About this exercise: Can you quote the records below in full, word for word?

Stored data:

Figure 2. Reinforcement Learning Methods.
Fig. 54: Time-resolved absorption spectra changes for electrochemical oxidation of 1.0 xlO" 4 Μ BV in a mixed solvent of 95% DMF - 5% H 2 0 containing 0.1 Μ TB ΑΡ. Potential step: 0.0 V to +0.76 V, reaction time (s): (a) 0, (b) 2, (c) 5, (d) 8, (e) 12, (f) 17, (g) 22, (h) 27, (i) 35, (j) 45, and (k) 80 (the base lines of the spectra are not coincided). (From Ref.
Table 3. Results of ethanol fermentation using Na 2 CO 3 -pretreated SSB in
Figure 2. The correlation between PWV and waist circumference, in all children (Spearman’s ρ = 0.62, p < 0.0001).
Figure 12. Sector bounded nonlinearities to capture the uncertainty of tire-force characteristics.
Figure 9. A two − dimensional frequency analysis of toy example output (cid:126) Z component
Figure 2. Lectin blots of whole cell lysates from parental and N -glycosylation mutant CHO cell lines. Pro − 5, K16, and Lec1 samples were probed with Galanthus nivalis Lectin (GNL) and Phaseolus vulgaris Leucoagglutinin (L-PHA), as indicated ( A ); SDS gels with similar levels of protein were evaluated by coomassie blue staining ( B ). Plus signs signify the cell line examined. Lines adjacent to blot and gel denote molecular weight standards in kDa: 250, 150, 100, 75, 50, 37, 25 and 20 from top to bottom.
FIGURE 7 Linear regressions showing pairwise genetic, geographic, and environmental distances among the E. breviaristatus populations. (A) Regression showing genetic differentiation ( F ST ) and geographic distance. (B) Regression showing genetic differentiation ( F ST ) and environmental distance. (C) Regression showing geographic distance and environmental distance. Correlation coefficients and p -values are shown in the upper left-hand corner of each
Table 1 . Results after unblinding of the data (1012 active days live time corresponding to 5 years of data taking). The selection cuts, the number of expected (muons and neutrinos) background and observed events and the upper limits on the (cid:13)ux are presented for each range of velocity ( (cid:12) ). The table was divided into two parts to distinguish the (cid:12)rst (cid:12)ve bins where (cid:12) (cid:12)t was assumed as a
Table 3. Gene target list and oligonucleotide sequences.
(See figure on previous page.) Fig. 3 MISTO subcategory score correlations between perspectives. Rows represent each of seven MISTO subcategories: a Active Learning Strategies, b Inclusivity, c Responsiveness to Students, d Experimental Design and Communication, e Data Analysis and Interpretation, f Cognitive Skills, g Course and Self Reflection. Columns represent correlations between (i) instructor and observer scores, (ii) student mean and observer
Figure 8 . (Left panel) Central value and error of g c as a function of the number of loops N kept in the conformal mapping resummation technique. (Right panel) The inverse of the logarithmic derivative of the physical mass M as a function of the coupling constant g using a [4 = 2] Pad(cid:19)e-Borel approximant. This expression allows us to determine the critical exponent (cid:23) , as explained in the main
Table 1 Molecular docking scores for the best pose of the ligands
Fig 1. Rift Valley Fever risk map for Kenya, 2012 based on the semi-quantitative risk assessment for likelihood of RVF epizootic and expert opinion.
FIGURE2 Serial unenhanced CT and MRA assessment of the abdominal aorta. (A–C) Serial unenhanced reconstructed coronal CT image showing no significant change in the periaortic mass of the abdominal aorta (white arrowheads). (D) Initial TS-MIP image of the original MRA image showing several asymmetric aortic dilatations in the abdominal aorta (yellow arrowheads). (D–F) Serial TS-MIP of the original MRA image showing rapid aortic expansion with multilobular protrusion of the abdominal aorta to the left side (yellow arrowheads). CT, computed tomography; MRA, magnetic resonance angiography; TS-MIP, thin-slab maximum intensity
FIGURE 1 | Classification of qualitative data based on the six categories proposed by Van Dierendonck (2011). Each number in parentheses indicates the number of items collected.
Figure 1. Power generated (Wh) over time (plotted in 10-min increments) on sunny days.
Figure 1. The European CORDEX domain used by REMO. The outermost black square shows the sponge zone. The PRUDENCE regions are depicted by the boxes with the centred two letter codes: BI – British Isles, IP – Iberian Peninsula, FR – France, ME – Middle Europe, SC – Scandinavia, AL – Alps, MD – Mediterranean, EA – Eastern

Reply to the exercise:
Figure 2. Reinforcement Learning Methods.
Fig. 54: Time-resolved absorption spectra changes for electrochemical oxidation of 1.0 xlO" 4 Μ BV in a mixed solvent of 95% DMF - 5% H 2 0 containing 0.1 Μ TB ΑΡ. Potential step: 0.0 V to +0.76 V, reaction time (s): (a) 0, (b) 2, (c) 5, (d) 8, (e) 12, (f) 17, (g) 22, (h) 27, (i) 35, (j) 45, and (k) 80 (the base lines of the spectra are not coincided). (From Ref.
Table 3. Results of ethanol fermentation using Na 2 CO 3 -pretreated SSB in
Figure 2. The correlation between PWV and waist circumference, in all children (Spearman’s ρ = 0.62, p < 0.0001).
Figure 12. Sector bounded nonlinearities to capture the uncertainty of tire-force characteristics.
Figure 9. A two − dimensional frequency analysis of toy example output (cid:126) Z component
Figure 2. Lectin blots of whole cell lysates from parental and N -glycosylation mutant CHO cell lines. Pro − 5, K16, and Lec1 samples were probed with Galanthus nivalis Lectin (GNL) and Phaseolus vulgaris Leucoagglutinin (L-PHA), as indicated ( A ); SDS gels with similar levels of protein were evaluated by coomassie blue staining ( B ). Plus signs signify the cell line examined. Lines adjacent to blot and gel denote molecular weight standards in kDa: 250, 150, 100, 75, 50, 37, 25 and 20 from top to bottom.
FIGURE 7 Linear regressions showing pairwise genetic, geographic, and environmental distances among the E. breviaristatus populations. (A) Regression showing genetic differentiation ( F ST ) and geographic distance. (B) Regression showing genetic differentiation ( F ST ) and environmental distance. (C) Regression showing geographic distance and environmental distance. Correlation coefficients and p -values are shown in the upper left-hand corner of each
Table 1 . Results after unblinding of the data (1012 active days live time corresponding to 5 years of data taking). The selection cuts, the number of expected (muons and neutrinos) background and observed events and the upper limits on the (cid:13)ux are presented for each range of velocity ( (cid:12) ). The table was divided into two parts to distinguish the (cid:12)rst (cid:12)ve bins where (cid:12) (cid:12)t was assumed as a
Table 3. Gene target list and oligonucleotide sequences.
(See figure on previous page.) Fig. 3 MISTO subcategory score correlations between perspectives. Rows represent each of seven MISTO subcategories: a Active Learning Strategies, b Inclusivity, c Responsiveness to Students, d Experimental Design and Communication, e Data Analysis and Interpretation, f Cognitive Skills, g Course and Self Reflection. Columns represent correlations between (i) instructor and observer scores, (ii) student mean and observer
Figure 8 . (Left panel) Central value and error of g c as a function of the number of loops N kept in the conformal mapping resummation technique. (Right panel) The inverse of the logarithmic derivative of the physical mass M as a function of the coupling constant g using a [4 = 2] Pad(cid:19)e-Borel approximant. This expression allows us to determine the critical exponent (cid:23) , as explained in the main
Table 1 Molecular docking scores for the best pose of the ligands
Fig 1. Rift Valley Fever risk map for Kenya, 2012 based on the semi-quantitative risk assessment for likelihood of RVF epizootic and expert opinion.
FIGURE2 Serial unenhanced CT and MRA assessment of the abdominal aorta. (A–C) Serial unenhanced reconstructed coronal CT image showing no significant change in the periaortic mass of the abdominal aorta (white arrowheads). (D) Initial TS-MIP image of the original MRA image showing several asymmetric aortic dilatations in the abdominal aorta (yellow arrowheads). (D–F) Serial TS-MIP of the original MRA image showing rapid aortic expansion with multilobular protrusion of the abdominal aorta to the left side (yellow arrowheads). CT, computed tomography; MRA, magnetic resonance angiography; TS-MIP, thin-slab maximum intensity
FIGURE 1 | Classification of qualitative data based on the six categories proposed by Van Dierendonck (2011). Each number in parentheses indicates the number of items collected.
Figure 1. Power generated (Wh) over time (plotted in 10-min increments) on sunny days.
Figure 1. The European CORDEX domain used by REMO. The outermost black square shows the sponge zone. The PRUDENCE regions are depicted by the boxes with the centred two letter codes: BI – British Isles, IP – Iberian Peninsula, FR – France, ME – Middle Europe, SC – Scandinavia, AL – Alps, MD – Mediterranean, EA – Eastern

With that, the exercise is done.